Com Glauber Rocha na linha de frente, Nelson Pereira dos Santos, Ruy Guerra,  Cacá Diegues, Luiz Carlos Barreto, entre outros, foram os principais precursores do movimento, com verdadeiras obras primas como “Deus e O Diabo na Terra do Sol” (1964), de Glauber, “Vidas Secas” (1963), adaptação da obra de Graciliano Ramos, feita por Nelson Pereira dos Santos, “Os Fuzis” (1963), por Ruy Guerra e Cinco Vezes Favela (1961), dirigido por Cacá Diegues, Joaquim Pedro de Andrade, Leon Hirszman, Miguel Borges e Marcos Farias, um longa-metragem, dividido em cinco episódios.


Cacá Diegues descreve esse primeiro momento: "Os cineastas brasileiros, principalmente no Rio, na Bahia e em São Paulo, levaram suas câmeras e saíram para as ruas, o país e as praias em busca do povo brasileiro, o camponês, o trabalhador, o pescador, o morador das favelas.".


Já a segunda fase, que vai de 1964 à 1968, o cenário muda. Com a instauração do golpe militar o Brasil já não poderia mostrar mais sua cara tão abertamente, arrancado o aspecto essencial do Cinema Novo, que começa a perder o engajamento político, provocativo e de denúncia de seus criadores. As produções adquirem um outro tom, refletido com primazia por “Terra em Transe” (1967), de Glauber Rocha, “O Bravo Guerreiro” (1968), por Gustavo Dahl e “O Desafio” (1965), de Paulo César Saraceni.


Em 1965, Glauber lança o manifesto “Uma estética da fome” onde diz que as imagens de desigualdade do país estão sendo expostas pelo Cinema Novo. "A fome latina, por isto, não é somente um sistema alarmante: é o nervo da sua própria sociedade (...) Nossa originalidade é nossa fome e nossa maior miséria é que esta fome, sendo sentida, não é compreendida.", afirma.


A terceira fase corresponde dos anos de 1968 até 1972, em que o Cinema Novo entrou de cabeça no movimento tropicalista musical, adotando como suas principais características a negação da cultura estrangeira e a concretização da identidade brasileira.
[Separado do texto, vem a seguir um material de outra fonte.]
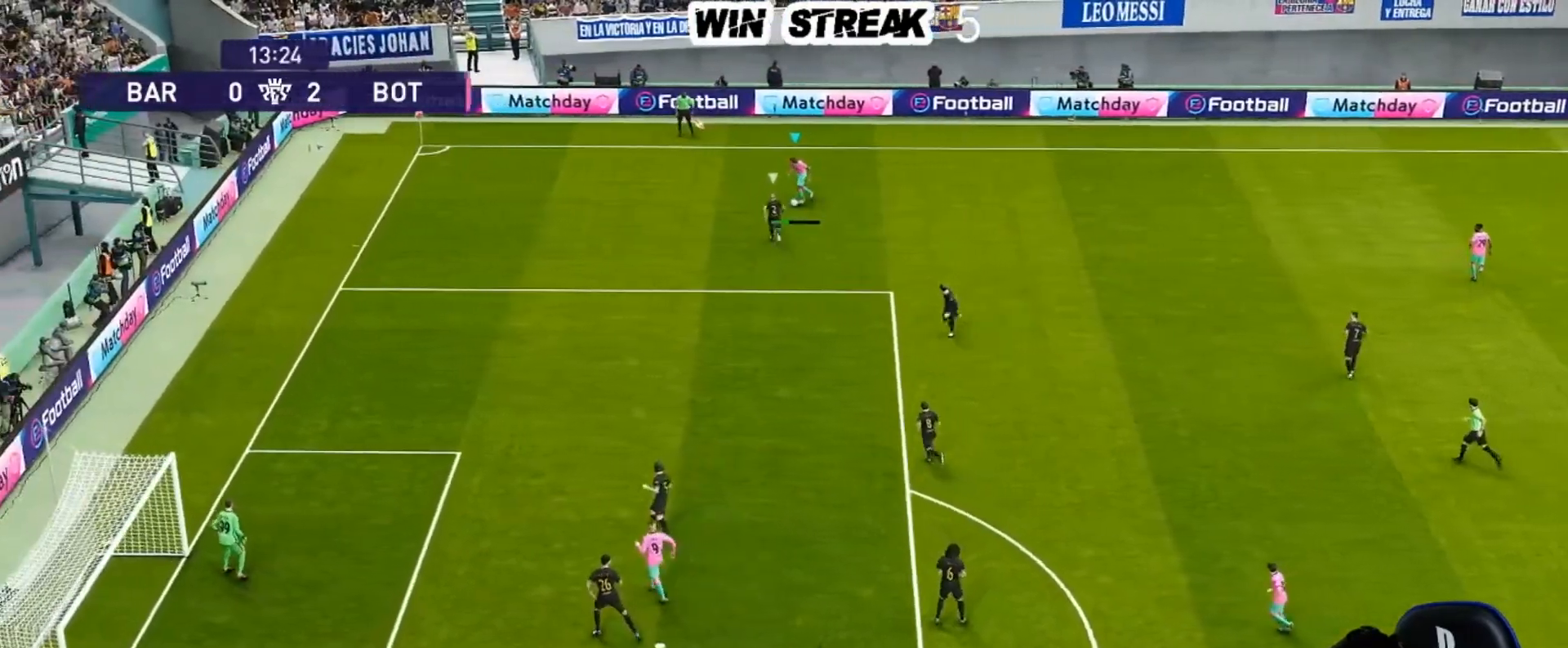
{"buttons": [], "left_stick": "center", "right_stick": "center", "events": []}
A produção diminui exponencialmente e obras como “Macunaíma” (1969), adaptação da obra de Mário de Andrade, por Joaquim Pedro de Andrade, mostram como o aspecto realista do Cinema Novo tinha se perdido.


Com diversos cineastas exilados, o último suspiro do Cinema Novo, deu um empurrão para a criação do chamado Cinema Marginal, que herdou a narrativa provocadora, impetuosa, denunciativa e politizada.
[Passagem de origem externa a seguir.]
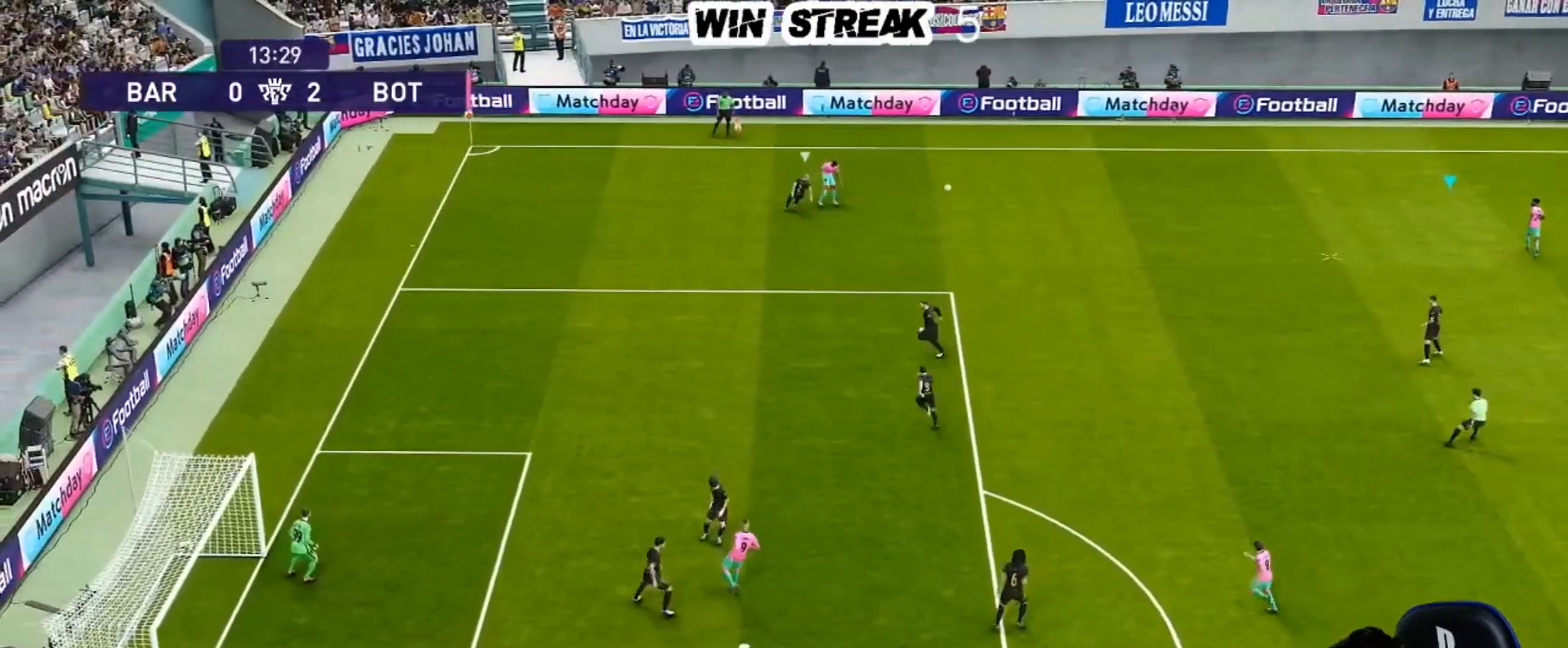
{"buttons": [], "left_stick": "center", "right_stick": "center", "events": []}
Após o fim do movimento, o governo brasileiro criou a Embrafilme, responsável por produzir e distribuir filmes brasileiros. Contudo, a tradição do Cinema Novo se perdeu no seu crescimento e incentivo a indústria cinematográfica do país.


 


Legado


 


O chamado Terceiro Cinema, sem dúvidas, é um dos pontos altos sobre as marcas do Cinema Novo no audiovisual brasileiro. “O Cinema Novo e todo o cinema que veio depois e que também tinha alguma preocupação de mostrar um caminho alternativo genuinamente nacional para os problemas sociais, recebeu o nome de “Terceiro Cinema”, que é um fruto da expressão “Terceiro Mundo”, comum nos anos 70, em uma tentativa de se desenvolver e se civilizar, sem copiar os modelos do mundo soviético ou do mundo capitalista”.